6 October 2022
Judgment in SA vs FA is highly significant for divorcing UAE-based expats
Burgess Mee Family Law has advised on a reported precedent-setting forum case that impacts divorcing expats based in the UAE (see link to judgment, which has just been published).
The Burgess Mee team, led by partner Natalie Sutherland and assisted by senior associate Olive Gathoni and paralegal, now pupil barrister, Eno Elezi, advised an Abu Dhabi-based British expat whose wife had issued divorce proceedings in England and Wales. Together with counsel, Lily Mottahedan of 1 Hare Court, they successfully argued that the new Abu Dhabi Family Court for Non-Muslims was the most convenient forum for hearing the divorce.

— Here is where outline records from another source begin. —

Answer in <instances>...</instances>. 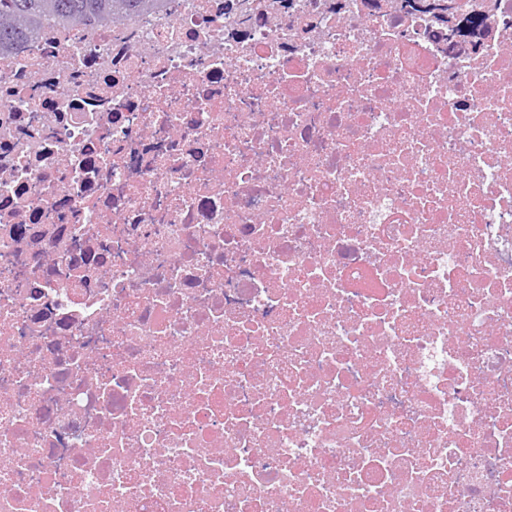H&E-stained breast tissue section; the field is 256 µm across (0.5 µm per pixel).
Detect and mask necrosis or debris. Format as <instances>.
I'll return each instance as SVG.
<instances>
[{
  "mask_svg": "<svg viewBox=\"0 0 512 512\" xmlns=\"http://www.w3.org/2000/svg\"><path fill=\"white\" fill-rule=\"evenodd\" d=\"M262 3L0 55V512H512V0Z\"/></svg>",
  "mask_w": 512,
  "mask_h": 512,
  "instance_id": "necrosis-or-debris-1",
  "label": "necrosis or debris"
}]
</instances>
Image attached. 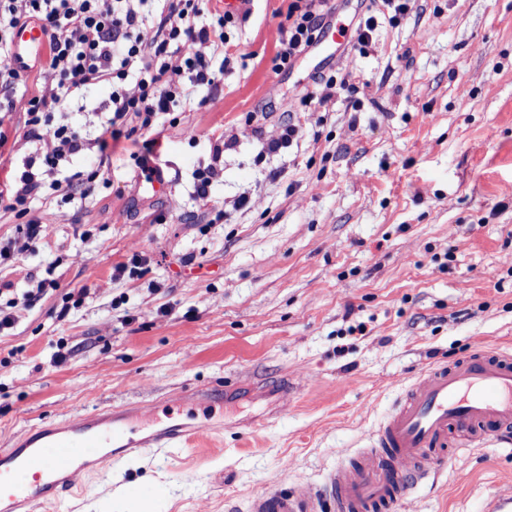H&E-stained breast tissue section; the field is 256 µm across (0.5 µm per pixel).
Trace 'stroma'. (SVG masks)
I'll list each match as a JSON object with an SVG mask.
<instances>
[{
    "label": "stroma",
    "instance_id": "1",
    "mask_svg": "<svg viewBox=\"0 0 512 512\" xmlns=\"http://www.w3.org/2000/svg\"><path fill=\"white\" fill-rule=\"evenodd\" d=\"M288 3L250 0L219 91L121 138L109 185L32 203L39 251L0 269L17 299L59 285L0 335V448L77 413L224 388L208 436L101 463L47 512H246L300 480L325 486L428 366L479 342L512 353V0H409L378 17L368 53L346 43L278 73ZM322 74L357 90L303 104ZM110 93L75 105L84 133L110 118ZM288 119L302 138L265 153ZM149 136L161 200L138 190ZM220 138L234 144L204 203L194 174ZM136 254L150 263L113 277ZM465 457H443L409 512H481L512 485V445Z\"/></svg>",
    "mask_w": 512,
    "mask_h": 512
}]
</instances>
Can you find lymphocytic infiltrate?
<instances>
[{
  "label": "lymphocytic infiltrate",
  "instance_id": "1",
  "mask_svg": "<svg viewBox=\"0 0 512 512\" xmlns=\"http://www.w3.org/2000/svg\"><path fill=\"white\" fill-rule=\"evenodd\" d=\"M333 13L330 0H290L288 22L277 28L275 70L290 71ZM237 21L211 0H0V147L9 139L16 91L31 71L12 64L18 25L44 28L49 54L43 68L51 76L28 99L22 133L27 142L47 143V150L30 156L23 171L0 169V207L23 220L18 237L0 242V264L38 248L43 226L27 216L33 199L93 192L108 172L110 144L122 137L127 117L149 131L157 115L188 99L189 87L219 89L234 59L224 56L217 68L212 53L229 43ZM104 84L112 88V116L91 139L61 116L84 91ZM90 155L95 163L89 170L66 174L74 159Z\"/></svg>",
  "mask_w": 512,
  "mask_h": 512
}]
</instances>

In 2021, Abu Dhabi introduced a new law to regulate non-Muslim family matters under civil and non-religious rules and regulations (not Sharia law), establishing the Abu Dhabi Family Court for Non-Muslims.
In this case of SA vs FA, a South African wife married to a British expat, who had lived in the UAE for all of the 14 years of their marriage, issued her divorce petition in England and Wales, asserting that both she and the husband were domiciled there. The husband defended the petition for lack of jurisdiction, claiming that neither were domiciled in England Wales at the date of the petition and asserting that the Abu Dhabi court was the more convenient forum.

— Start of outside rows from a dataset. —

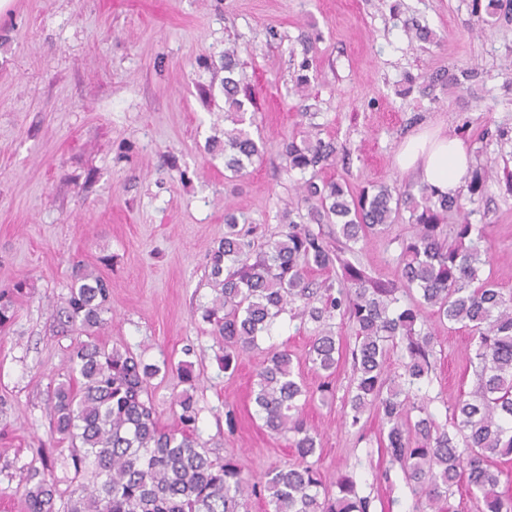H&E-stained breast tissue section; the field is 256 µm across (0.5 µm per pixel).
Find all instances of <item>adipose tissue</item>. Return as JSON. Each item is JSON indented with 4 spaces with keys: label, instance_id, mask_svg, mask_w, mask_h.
I'll list each match as a JSON object with an SVG mask.
<instances>
[{
    "label": "adipose tissue",
    "instance_id": "1",
    "mask_svg": "<svg viewBox=\"0 0 512 512\" xmlns=\"http://www.w3.org/2000/svg\"><path fill=\"white\" fill-rule=\"evenodd\" d=\"M471 163L463 142L438 130L410 137L397 156L401 169L416 171L422 183L451 196L462 189Z\"/></svg>",
    "mask_w": 512,
    "mask_h": 512
}]
</instances>
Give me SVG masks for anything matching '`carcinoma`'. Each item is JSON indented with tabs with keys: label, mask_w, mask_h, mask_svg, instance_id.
Wrapping results in <instances>:
<instances>
[{
	"label": "carcinoma",
	"mask_w": 512,
	"mask_h": 512,
	"mask_svg": "<svg viewBox=\"0 0 512 512\" xmlns=\"http://www.w3.org/2000/svg\"><path fill=\"white\" fill-rule=\"evenodd\" d=\"M241 47H224V169L241 177L267 151L261 137L243 125L256 108L251 87L237 78ZM336 145L321 138L285 142L286 171L305 175L299 189L307 214L284 209L287 231L255 245L252 230L240 218L224 215V238L211 250L214 296L202 319L214 326L224 344V371L270 333L276 319L289 311L312 329L311 367L330 377L343 357L327 322L340 316L354 328L350 350L353 387L351 425L374 410L387 429V449L399 465L417 508L444 512L454 489L466 486L477 512H512V495L498 491L502 470L497 462L512 456V292L488 277L490 240L487 225L470 217L491 175L472 172L469 197H448L422 185L378 183L355 194L319 172L336 161ZM409 213L411 233L400 242L397 281L372 276L342 257L311 225L334 224L345 250L369 236L388 233L402 213ZM454 223H448L449 218ZM342 267L338 283L313 282L310 270ZM18 281L0 291V329L14 319V303L26 295ZM419 297L401 304V296ZM110 284L101 275L79 268L73 274L64 306L57 309L62 326L85 336L105 324ZM468 330L472 389L461 395L439 423L421 394L429 381L435 342L427 315ZM401 351L400 370L390 373V353ZM82 384L75 391L61 383L53 393L54 431L70 443L75 473L90 476L70 512H246L248 492L256 490L231 458L213 459L197 433L199 409L186 393L178 401L183 430L163 431L155 419L150 380L159 372L130 351L81 341L70 358ZM303 389L286 350L269 352L256 373L254 403L265 426L292 434L299 462L264 474L271 512H373V500L356 491L352 478L341 476L329 491L308 457L317 439L301 414ZM28 512H56L55 484L40 479L26 493Z\"/></svg>",
	"instance_id": "cac0c4a2"
}]
</instances>
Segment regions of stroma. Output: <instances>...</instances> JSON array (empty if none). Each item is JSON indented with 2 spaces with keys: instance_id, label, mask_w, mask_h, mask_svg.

Whilst HHJ Hess found that both parties were domiciled in England and Wales and therefore the courts here would have jurisdiction, he held that the new Abu Dhabi Family Court for Non-Muslims was the more convenient forum and therefore stayed the wife’s English divorce petition.

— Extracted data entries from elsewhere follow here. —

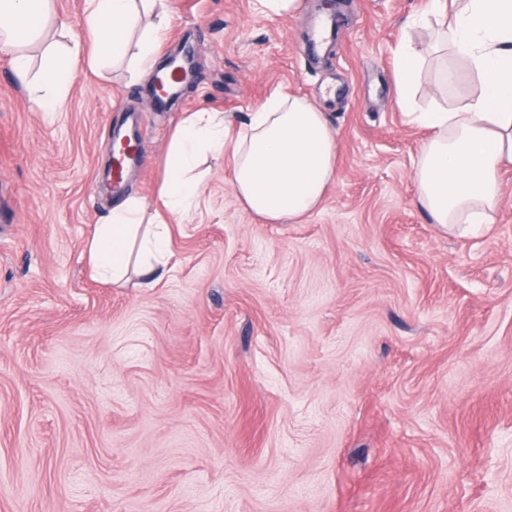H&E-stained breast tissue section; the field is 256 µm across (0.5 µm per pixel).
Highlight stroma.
Masks as SVG:
<instances>
[{
  "mask_svg": "<svg viewBox=\"0 0 512 512\" xmlns=\"http://www.w3.org/2000/svg\"><path fill=\"white\" fill-rule=\"evenodd\" d=\"M170 0L162 54L194 48L181 97L154 105L121 66L82 70L35 112L0 56V512H512V169L493 223L460 236L414 203L429 138L393 104L405 37L428 50L417 102L479 80L430 31L428 0ZM39 46L82 37L84 0H54ZM457 74L441 81V68ZM339 131L335 181L298 224L237 202L228 158L206 203L171 224L155 287L92 278L86 243L113 204L155 199L185 113L230 135L277 91ZM139 162L109 186L112 140Z\"/></svg>",
  "mask_w": 512,
  "mask_h": 512,
  "instance_id": "stroma-1",
  "label": "stroma"
}]
</instances>
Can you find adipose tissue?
Segmentation results:
<instances>
[{"label": "adipose tissue", "instance_id": "obj_1", "mask_svg": "<svg viewBox=\"0 0 512 512\" xmlns=\"http://www.w3.org/2000/svg\"><path fill=\"white\" fill-rule=\"evenodd\" d=\"M53 0H0V54L28 88L36 112L58 111L74 76L101 59L127 66L134 79L152 75L169 17L166 0H85L83 38L41 59L43 88L31 90L26 48L41 33ZM417 25H436L452 53L479 76L480 94L455 108L417 110L414 96L424 58L412 42L396 51V105L431 132L413 164L416 206L454 231L490 224L512 168V0H429ZM223 113H188L167 149L156 201L130 195L87 245L92 270L115 284L136 277L154 287L171 259L168 221L197 210L204 188L197 173L209 155L230 151L232 186L240 205L265 224H296L316 212L336 174L338 133L308 99L276 92L249 115L244 134L226 140Z\"/></svg>", "mask_w": 512, "mask_h": 512}]
</instances>
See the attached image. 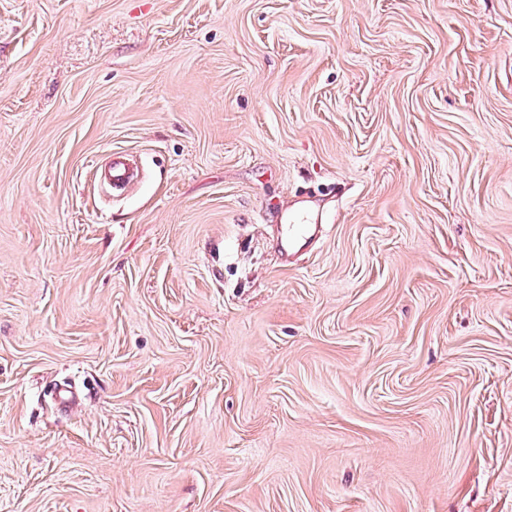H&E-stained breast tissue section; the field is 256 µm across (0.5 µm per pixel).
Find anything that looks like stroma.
I'll return each mask as SVG.
<instances>
[{
    "label": "stroma",
    "mask_w": 512,
    "mask_h": 512,
    "mask_svg": "<svg viewBox=\"0 0 512 512\" xmlns=\"http://www.w3.org/2000/svg\"><path fill=\"white\" fill-rule=\"evenodd\" d=\"M0 512H512V0H0ZM103 187L114 192H123L131 183L138 180L140 170L133 165L128 157L120 152L113 151L108 156L104 169L96 166V175ZM317 223L318 218L313 219L308 214L290 216L288 218V224H284L287 232L284 234V238L280 240L281 247L287 256L291 250L307 244L318 236L322 226Z\"/></svg>",
    "instance_id": "35a3bbf8"
}]
</instances>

The wife’s team had argued that the Abu Dhabi court was “embryonic”, with no reported case law to inform how the new UAE statutory provisions would be interpreted, and that the new court would not therefore provide “substantial justice”. Further, they argued that as the only currently appointed judge of the court is a Muslim Emirati, the English Judge should be concerned that any judgment would be influenced by Sharia norms.
HHJ Hess rejected those arguments, saying: “It seems to me that the new court has been set up with a view to giving assurance to Non-Muslims living in the UAE that, if they do become divorced, they will be dealt with in a way which is commensurate with norms of Non-Muslim countries. I have no reason not to assume that any judge of the new court, whatever his faith, would deal with any case according to the statutory principles”.
He continued: “It may be that the wife would have a better outcome in the English courts than under the UAE courts (though even this is not certain), but even if this is the case, it would not in my view be correct for me to regard this factor as determinative, nor should I see this as a reason for concluding that the wife would not receive ‘substantial justice’ in the courts of the UAE.”
Natalie Sutherland commented:
“This case is a significant decision for any expats in the UAE going through a divorce. Whilst there may be jurisdiction to issue proceedings in England and Wales, the issue of forum will be highly significant and the new Non-Muslim Family Court cannot be ignored.”